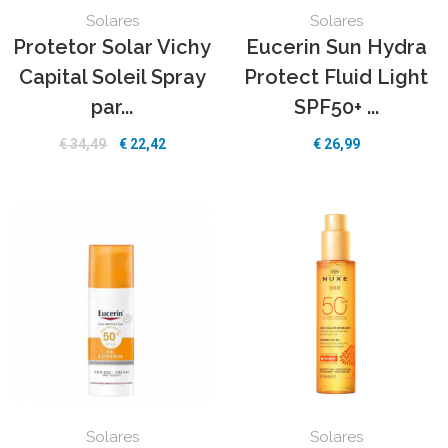
Solares
Solares
Protetor Solar Vichy
Eucerin Sun Hydra
Capital Soleil Spray
Protect Fluid Light
par...
SPF50+ ...
€
34,49
€
22,42
€
26,99
Solares
Solares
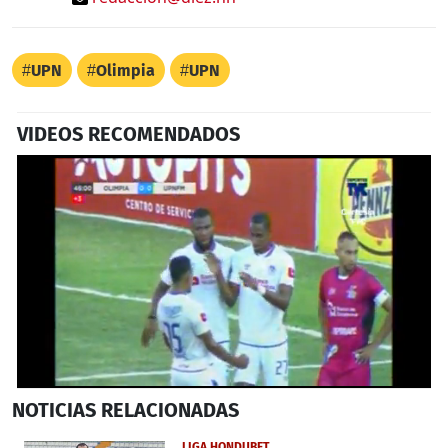
UPN
Olimpia
UPN
VIDEOS RECOMENDADOS
0
NOTICIAS
RELACIONADAS
seconds
of
53
LIGA HONDUBET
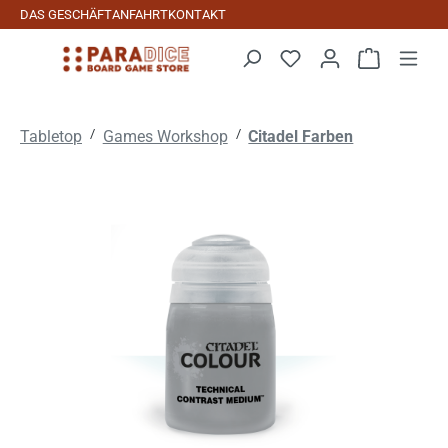
DAS GESCHÄFT
ANFAHRT
KONTAKT
Zum Hauptinhalt springen
Warenkorb 
/
/
Tabletop
Games Workshop
Citadel Farben
Bildergalerie überspringen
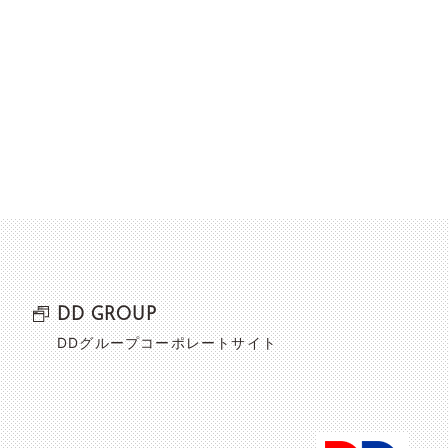
DD GROUP
DDグループコーポレートサイト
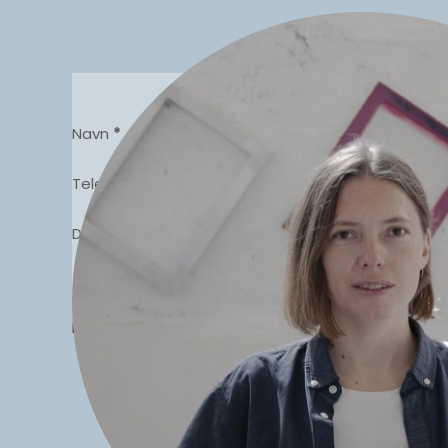
Section
Navn
*
Telefon
*
Dato
*
Besked
Send
fore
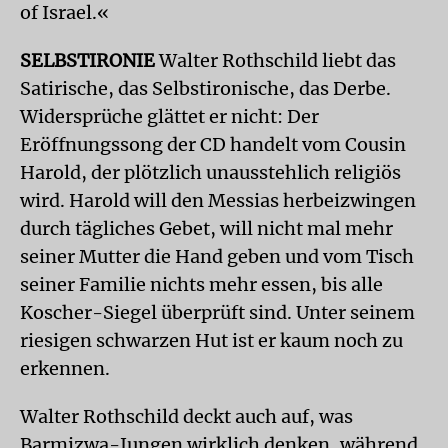
of Israel.«
SELBSTIRONIE
Walter Rothschild liebt das
Satirische, das Selbstironische, das Derbe.
Widersprüche glättet er nicht: Der
Eröffnungssong der CD handelt vom Cousin
Harold, der plötzlich unausstehlich religiös
wird. Harold will den Messias herbeizwingen
durch tägliches Gebet, will nicht mal mehr
seiner Mutter die Hand geben und vom Tisch
seiner Familie nichts mehr essen, bis alle
Koscher-Siegel überprüft sind. Unter seinem
riesigen schwarzen Hut ist er kaum noch zu
erkennen.
Walter Rothschild deckt auch auf, was
Barmizwa-Jungen wirklich denken, während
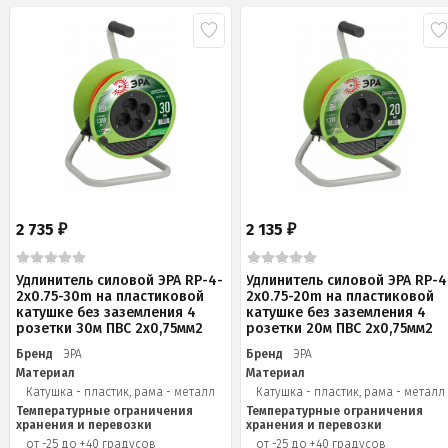
2 735
2 135
₽
₽
Удлинитель силовой ЭРА RP-4-
Удлинитель силовой ЭРА RP-4
2x0.75-30m на пластиковой
2x0.75-20m на пластиковой
катушке без заземления 4
катушке без заземления 4
розетки 30м ПВС 2х0,75мм2
розетки 20м ПВС 2х0,75мм2
Бренд
ЭРА
Бренд
ЭРА
Материал
Материал
Катушка - пластик, рама - металл
Катушка - пластик, рама - металл
Температурные ограничения
Температурные ограничения
хранения и перевозки
хранения и перевозки
от -25 до +40 градусов
от -25 до +40 градусов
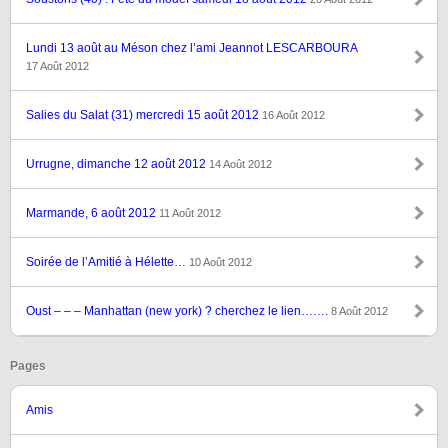
Lundi 13 août au Méson chez l’ami Jeannot LESCARBOURA
17 Août 2012
Salies du Salat (31) mercredi 15 août 2012
16 Août 2012
Urrugne, dimanche 12 août 2012
14 Août 2012
Marmande, 6 août 2012
11 Août 2012
Soirée de l’Amitié à Hélette…
10 Août 2012
Oust – – – Manhattan (new york) ? cherchez le lien…….
8 Août 2012
Pages
Amis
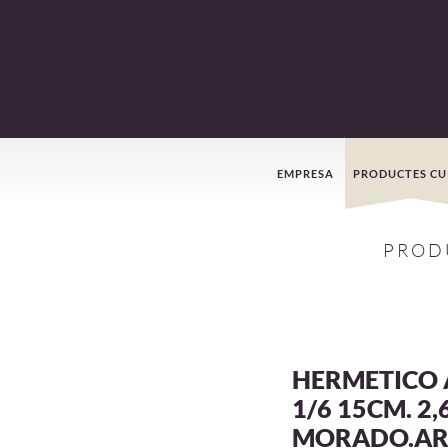
Menú
EMPRESA
PRODUCTES CU
de
PROD
navegació
HERMETICO 
1/6 15CM. 2,
MORADO.AR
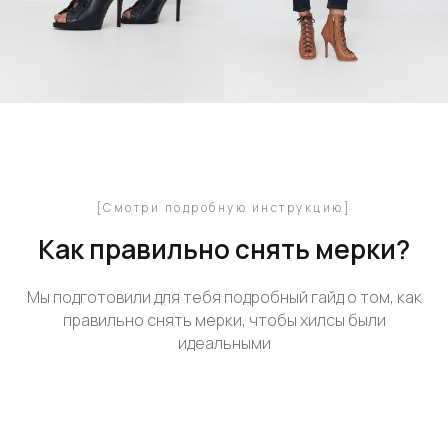
[Смотри подробную инструкцию]
Как правильно снять мерки?
Мы подготовили для тебя подробный гайд о том, как
правильно снять мерки, чтобы хилсы были
идеальными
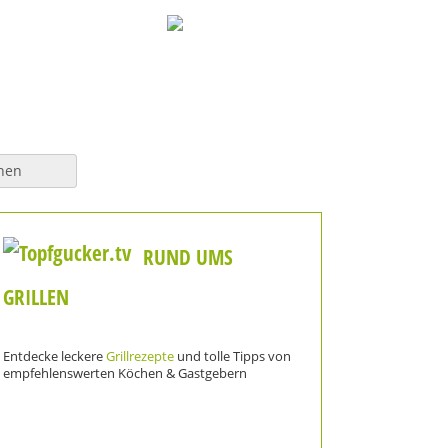
hen
RUND UMS
GRILLEN
Entdecke leckere
Grillrezepte
und tolle Tipps von
empfehlenswerten Köchen & Gastgebern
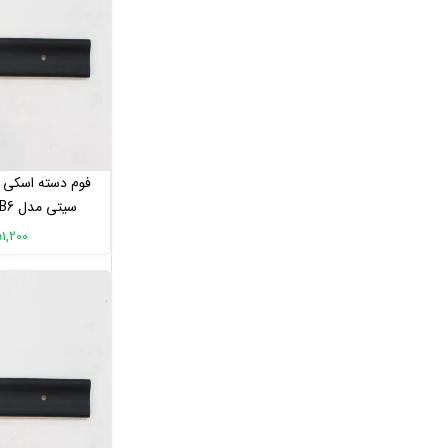
موتور تردمیل
مانیتور و کیبورد
مانیتور و کیبورد الپتیکال
مانیتور و کیبورد دوچرخه ثابت
مانیتور و کیبورد تردمیل
فوم دسته اسکی 
سانت
151,200 تو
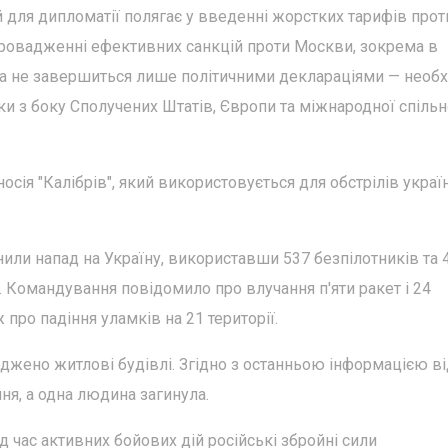
для дипломатії полягає у введенні жорстких тарифів проти
апровадженні ефективних санкцій проти Москви, зокрема в
йна не завершиться лише політичними деклараціями — необх
оки з боку Сполучених Штатів, Європи та міжнародної спільн
сія "Калібрів", який використовується для обстрілів украї
снили напад на Україну, використавши 537 безпілотників та 
. Командування повідомило про влучання п'яти ракет і 24
 про падіння уламків на 21 території.
джено житлові будівлі. Згідно з останньою інформацією ві
ня, а одна людина загинула.
д час активних бойових дій російські збройні сили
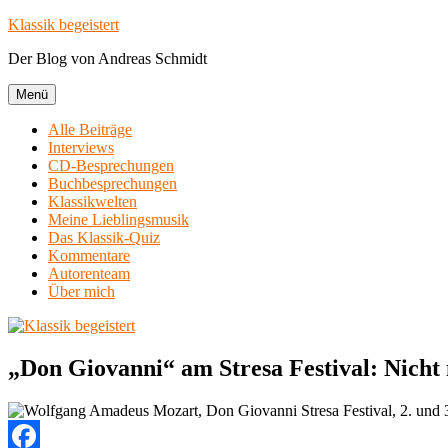
Zum
Klassik begeistert
Inhalt
Der Blog von Andreas Schmidt
springen
Menü
Alle Beiträge
Interviews
CD-Besprechungen
Buchbesprechungen
Klassikwelten
Meine Lieblingsmusik
Das Klassik-Quiz
Kommentare
Autorenteam
Über mich
„Don Giovanni“ am Stresa Festival: Nicht 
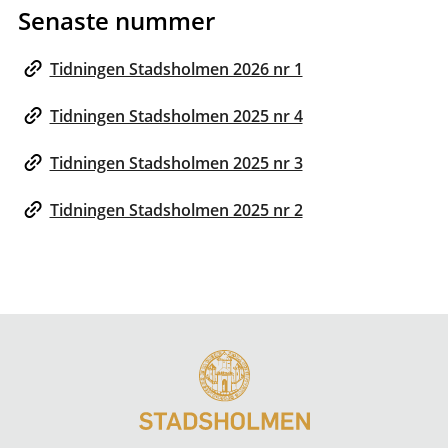
Senaste nummer
Tidningen Stadsholmen 2026 nr 1
Tidningen Stadsholmen 2025 nr 4
Tidningen Stadsholmen 2025 nr 3
Tidningen Stadsholmen 2025 nr 2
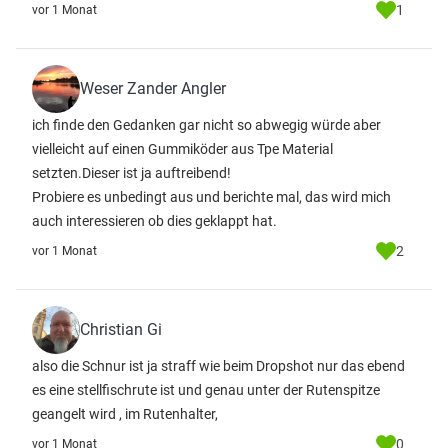
1
vor 1 Monat
Weser Zander Angler
ich finde den Gedanken gar nicht so abwegig würde aber
vielleicht auf einen Gummiköder aus Tpe Material
setzten.Dieser ist ja auftreibend!
Probiere es unbedingt aus und berichte mal, das wird mich
auch interessieren ob dies geklappt hat.
2
vor 1 Monat
Christian Gi
also die Schnur ist ja straff wie beim Dropshot nur das ebend
es eine stellfischrute ist und genau unter der Rutenspitze
geangelt wird , im Rutenhalter,
0
vor 1 Monat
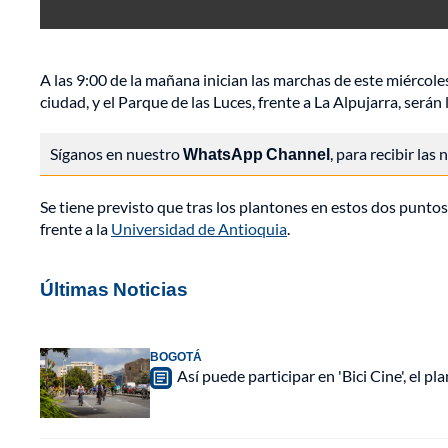
A las 9:00 de la mañana inician las marchas de este miércol
ciudad, y el Parque de las Luces, frente a La Alpujarra, será
Síganos en nuestro
WhatsApp Channel
, para recibir las
Se tiene previsto que tras los plantones en estos dos puntos
frente a la
Universidad de Antioquia
.
Últimas Noticias
BOGOTÁ
Así puede participar en 'Bici Cine', el 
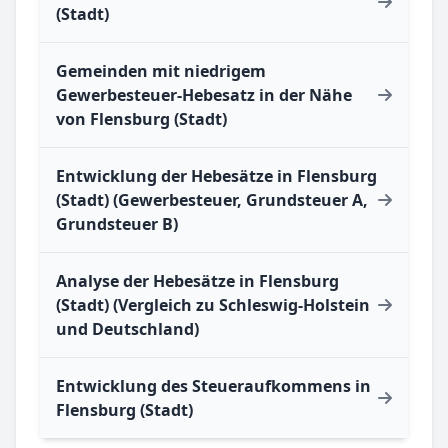
(Stadt)
Gemeinden mit niedrigem
Gewerbesteuer-Hebesatz in der Nähe
von Flensburg (Stadt)
Entwicklung der Hebesätze in Flensburg
(Stadt) (Gewerbesteuer, Grundsteuer A,
Grundsteuer B)
Analyse der Hebesätze in Flensburg
(Stadt) (Vergleich zu Schleswig-Holstein
und Deutschland)
Entwicklung des Steueraufkommens in
Flensburg (Stadt)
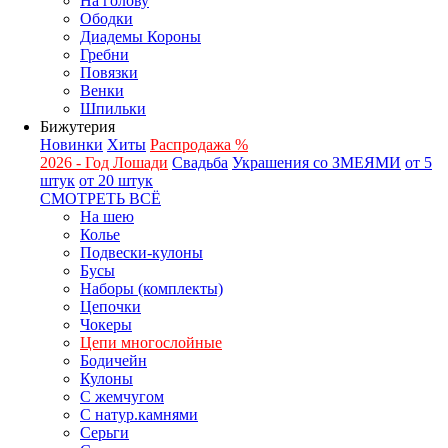
На голову
Ободки
Диадемы Короны
Гребни
Повязки
Венки
Шпильки
Бижутерия
Новинки
Хиты
Распродажа %
2026 - Год Лошади
Свадьба
Украшения со ЗМЕЯМИ
от 5
штук
от 20 штук
СМОТРЕТЬ ВСЁ
На шею
Колье
Подвески-кулоны
Бусы
Наборы (комплекты)
Цепочки
Чокеры
Цепи многослойные
Бодичейн
Кулоны
С жемчугом
С натур.камнями
Серьги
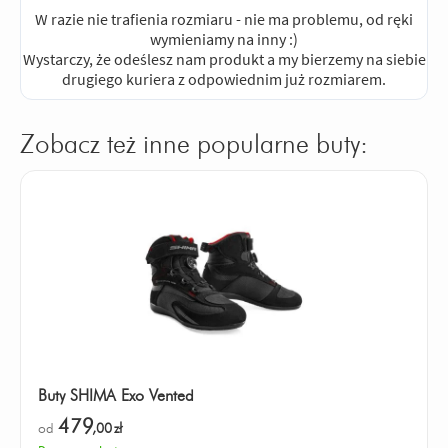
W razie nie trafienia rozmiaru - nie ma problemu, od ręki
wymieniamy na inny :)
Wystarczy, że odeślesz nam produkt a my bierzemy na siebie
drugiego kuriera z odpowiednim już rozmiarem.
Zobacz też inne popularne buty:
Buty SHIMA Exo Vented
479
od
,00
zł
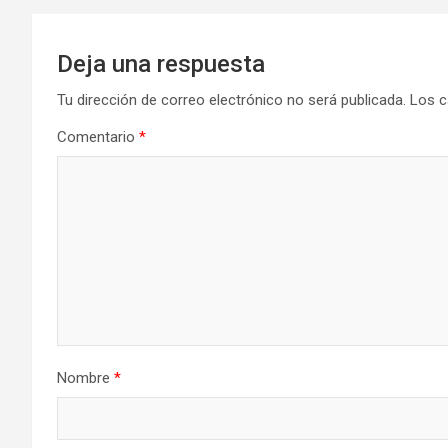
Deja una respuesta
Tu dirección de correo electrónico no será publicada.
Los c
Comentario
*
Nombre
*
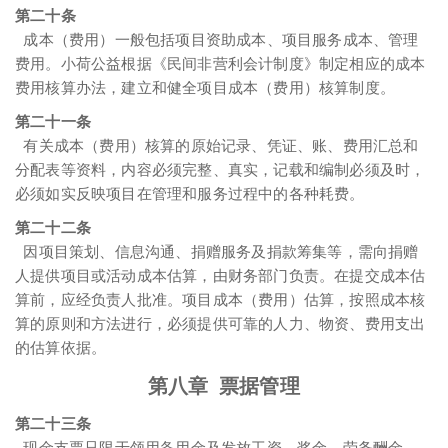
第二十条
成本（费用）一般包括项目资助成本、项目服务成本、管理
费用。小荷公益根据《民间非营利会计制度》制定相应的成本
费用核算办法，建立和健全项目成本（费用）核算制度。
第二十一条
有关成本（费用）核算的原始记录、凭证、账、费用汇总和
分配表等资料，内容必须完整、真实，记载和编制必须及时，
必须如实反映项目在管理和服务过程中的各种耗费。
第二十二条
因项目策划、信息沟通、捐赠服务及捐款筹集等，需向捐赠
人提供项目或活动成本估算，由财务部门负责。在提交成本估
算前，应经负责人批准。项目成本（费用）估算，按照成本核
算的原则和方法进行，必须提供可靠的人力、物资、费用支出
的估算依据。
第八章 票据管理
第二十三条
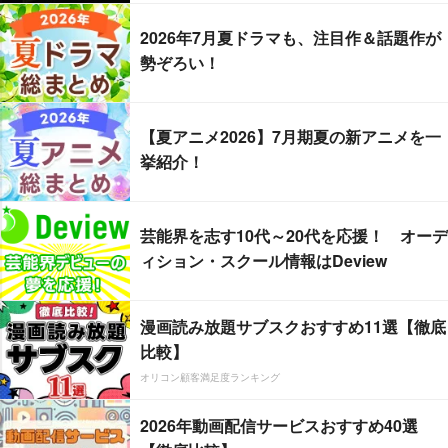
2026年7月夏ドラマも、注目作＆話題作が
勢ぞろい！
【夏アニメ2026】7月期夏の新アニメを一
挙紹介！
芸能界を志す10代～20代を応援！ オーデ
ィション・スクール情報はDeview
漫画読み放題サブスクおすすめ11選【徹底
比較】
オリコン顧客満足度ランキング
2026年動画配信サービスおすすめ40選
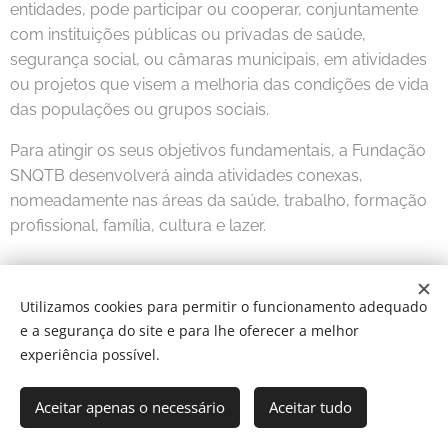
entidades, pode participar ou cooperar, conjuntamente
com instituições públicas ou privadas de saúde,
segurança social, ou câmaras municipais, em atividades
ou projetos que visem a melhoria das condições de vida
das populações ou grupos sociais.
Para atingir os seus objetivos fundamentais, a Fundação
SNQTB desenvolverá ainda atividades conexas,
nomeadamente nas áreas da saúde, trabalho, formação
profissional, família, cultura e lazer.
Utilizamos cookies para permitir o funcionamento adequado
e a segurança do site e para lhe oferecer a melhor
© 2026
Fundação SNQTB | Todos os direitos reservados.
experiência possível.
Política de Privacidade
Termos e Condições
Política de Cookies
Aceitar apenas o necessário
Aceitar tudo
Cookies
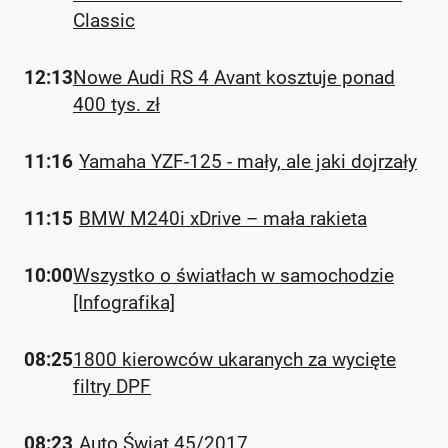
Classic
12:13
Nowe Audi RS 4 Avant kosztuje ponad
400 tys. zł
11:16
Yamaha YZF-125 - mały, ale jaki dojrzały
11:15
BMW M240i xDrive – mała rakieta
10:00
Wszystko o światłach w samochodzie
[Infografika]
08:25
1800 kierowców ukaranych za wycięte
filtry DPF
08:23
Auto Świat 45/2017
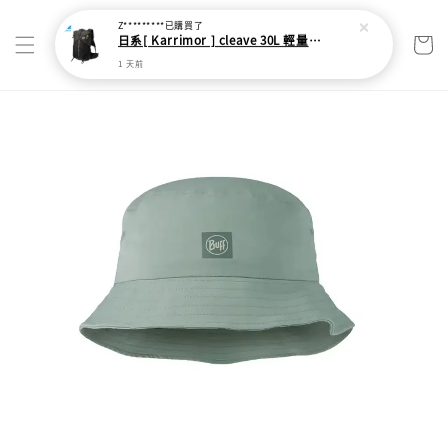
Z*********
已購買了
日系[ Karrimor ] cleave 30L 輕量野跑健走包
1 天前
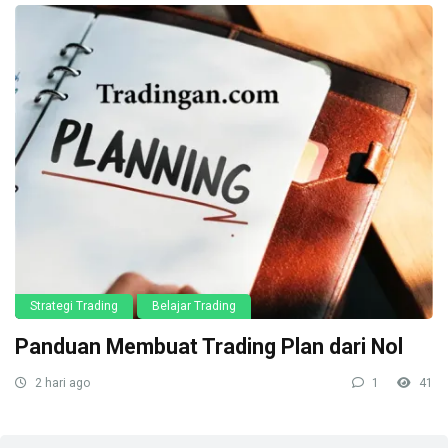
Strategi Trading
Belajar Trading
Panduan Membuat Trading Plan dari Nol
2 hari ago
1
41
□ □ □ □ □
» YOUR ASSIGNMENT: Copy the records verbatim, beginning at the line that contains "2026年7月夏ドラマも、注目作＆話題作が" and continuing through the end of the records, with the pictures omitted.

» WRITTEN ANSWER:
2026年7月夏ドラマも、注目作＆話題作が
勢ぞろい！
【夏アニメ2026】7月期夏の新アニメを一
挙紹介！
芸能界を志す10代～20代を応援！ オーデ
ィション・スクール情報はDeview
漫画読み放題サブスクおすすめ11選【徹底
比較】
オリコン顧客満足度ランキング
2026年動画配信サービスおすすめ40選
entidades, pode participar ou cooperar, conjuntamente
com instituições públicas ou privadas de saúde,
segurança social, ou câmaras municipais, em atividades
ou projetos que visem a melhoria das condições de vida
das populações ou grupos sociais.
Para atingir os seus objetivos fundamentais, a Fundação
SNQTB desenvolverá ainda atividades conexas,
nomeadamente nas áreas da saúde, trabalho, formação
profissional, família, cultura e lazer.
Utilizamos cookies para permitir o funcionamento adequado
e a segurança do site e para lhe oferecer a melhor
© 2026
Fundação SNQTB | Todos os direitos reservados.
experiência possível.
Política de Privacidade
Termos e Condições
Política de Cookies
Aceitar apenas o necessário
Aceitar tudo
Cookies
Classic
12:13
Nowe Audi RS 4 Avant kosztuje ponad
400 tys. zł
11:16
Yamaha YZF-125 - mały, ale jaki dojrzały
11:15
BMW M240i xDrive – mała rakieta
10:00
Wszystko o światłach w samochodzie
[Infografika]
08:25
1800 kierowców ukaranych za wycięte
filtry DPF
08:23
Auto Świat 45/2017
Z*********
已購買了
日系[ Karrimor ] cleave 30L 輕量野跑健走包
1 天前
Strategi Trading
Belajar Trading
Panduan Membuat Trading Plan dari Nol
2 hari ago
1
41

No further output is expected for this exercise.